Naturally, Shockley beguiled Robert Graham. Shockley was not merely a Nobelist but one preaching what Graham himself believed. Graham contacted Shockley after his first controversial speech in 1965 and struck up a friendly correspondence with him. Graham sucked up to Shockley—he couldn’t help it, Graham sucked up to all men he admired—donating generously to Shockley’s Foundation for Research and Education on Eugenics and Dysgenics (FREED) and sending Shockley flattering “Dear Bill” notes.

So when Graham decided to start collecting his supersperm, Shockley topped his list. Shockley gave Graham his first Nobel sperm, supplying a sample during a 1977 visit to southern California. Shockley donated again in 1978. Soon after, Graham wrote a letter to Shockley telling him to expect more visits as soon as women started getting pregnant. “We will resume collecting donations as soon as we have begun to utilize a good proportion of our present library. We don’t want such a superb asset to go long unutilized,” Graham wrote. He signed off the note to Shockley, “I will keep you informed if you become a father again.”

But Graham never used Shockley’s “superb asset” again. Shockley, in fact, proved no asset at all, but Graham’s biggest liability. When the
Los Angeles Times
announced the Nobel bank, scientists pelted the Repository with criticism. Geneticists objected that intelligence was not purely DNA-linked and hence Nobel sperm might not make kids smarter. Andrologists observed that Nobelists were too old to be effective sperm donors. Statisticians said Graham was duping customers who thought they were getting a guaranteed genius. But these slights didn’t stick, since Graham’s idea seemed harmless, at worst. If DNA did help intelligence, then these children could get a boost from a Nobelist dad. And if DNA didn’t help intelligence, what harm was done?

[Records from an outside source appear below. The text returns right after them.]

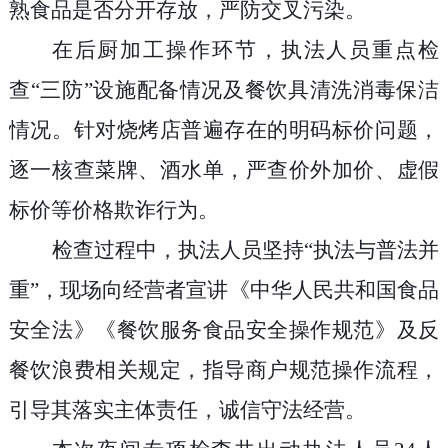
熟食品是否分开存放，严防交叉污染。
在后厨加工操作环节，执法人员重点检
查“三防”设施配备情况及餐饮具清洗消毒保洁
情况。针对烧烤店普遍存在的明码标价问题，
逐一核查菜牌、酒水单，严查价外加价、虚假
标价等价格欺诈行为。
检查过程中，执法人员坚持“执法与普法并
重”，现场向经营者宣讲《中华人民共和国食品
安全法》《餐饮服务食品安全操作规范》及反
餐饮浪费相关规定，指导商户规范操作流程，
引导其落实主体责任，诚信守法经营。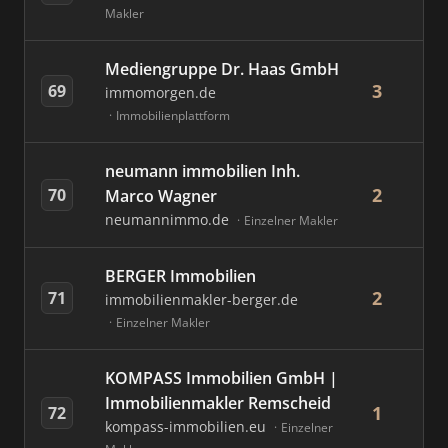
Makler
Mediengruppe Dr. Haas GmbH
3
69
immomorgen.de
Immobilienplattform
neumann immobilien Inh.
2
70
Marco Wagner
neumannimmo.de
Einzelner Makler
BERGER Immobilien
2
71
immobilienmakler-berger.de
Einzelner Makler
KOMPASS Immobilien GmbH |
Immobilienmakler Remscheid
1
72
kompass-immobilien.eu
Einzelner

The scientific criticisms didn’t stick, but the criticism of Shockley did. The initial
Times
piece didn’t make anything of Shockley’s involvement. He was described only as a 1956 Nobelist in physics; his contentious second career as a racial scientist went unmentioned. But after a couple of days of favorable coverage for the Repository—or at least gape-mouthed coverage—newspapers around the country pounced on the Shockley link. Shockley turned the Nobel sperm bank from a curiosity into a menace and then into a joke. If Shockley was involved, the bank couldn’t possibly be as innocent as Graham claimed. On his own, Graham seemed a little odd—an eccentric millionaire, yes, but well meaning and perhaps even visionary. Manacled to Shockley, Graham suddenly seemed sinister. Editorial pages in practically every major city denounced Shockley as a racist and wondered if the bank was a neo-Nazi plot. The
New York
Post
headline was typical: “Master Race Experiment.”

A few days after Shockley’s involvement was publicized, the widow of bank cofounder Hermann Muller wrote a letter to Graham demanding that he remove Muller from the bank’s official name, the Hermann Muller Repository for Germinal Choice. Shockley’s donation proved that the bank was a racist mistake, she said.
Time
and
Newsweek
mentioned the seventy-year-old Shockley’s contribution to point out that sperm from older men was much more likely to produce a Down syndrome child.

Columnists reveled in the Shockley connection. San Francisco’s Herb Caen said it was “proof that masturbation makes you crazy.” Ellen Goodman mocked Shockley as the “Father of the Year.” Every would-be comic from Art Buchwald on down riffed on the Nobel sperm bank: there were proposals for Academy Award sperm banks, media sperm banks, elite animal sperm banks, even sperm banks that were really banks.
The Boston Globe
fast-forwarded to 2003, when newspaper classifieds would advertise pedigrees and stud fees: “Nuclear physicist, age 22, fee $750,000.” Roald Dahl quickly pounded out a comic novel inspired by Graham.
My Uncle Oswald,
set in 1919, told the story of a temptress who seduced the world’s greatest men—Renoir, Picasso, Freud, Einstein, Conrad, Shaw . . . —collected their sperm, and sold it to eager women. (Later, a Swedish novelist inspired by the Repository would imagine a similar sperm-collecting scheme at the Nobel Prize ceremonies in Stockholm.)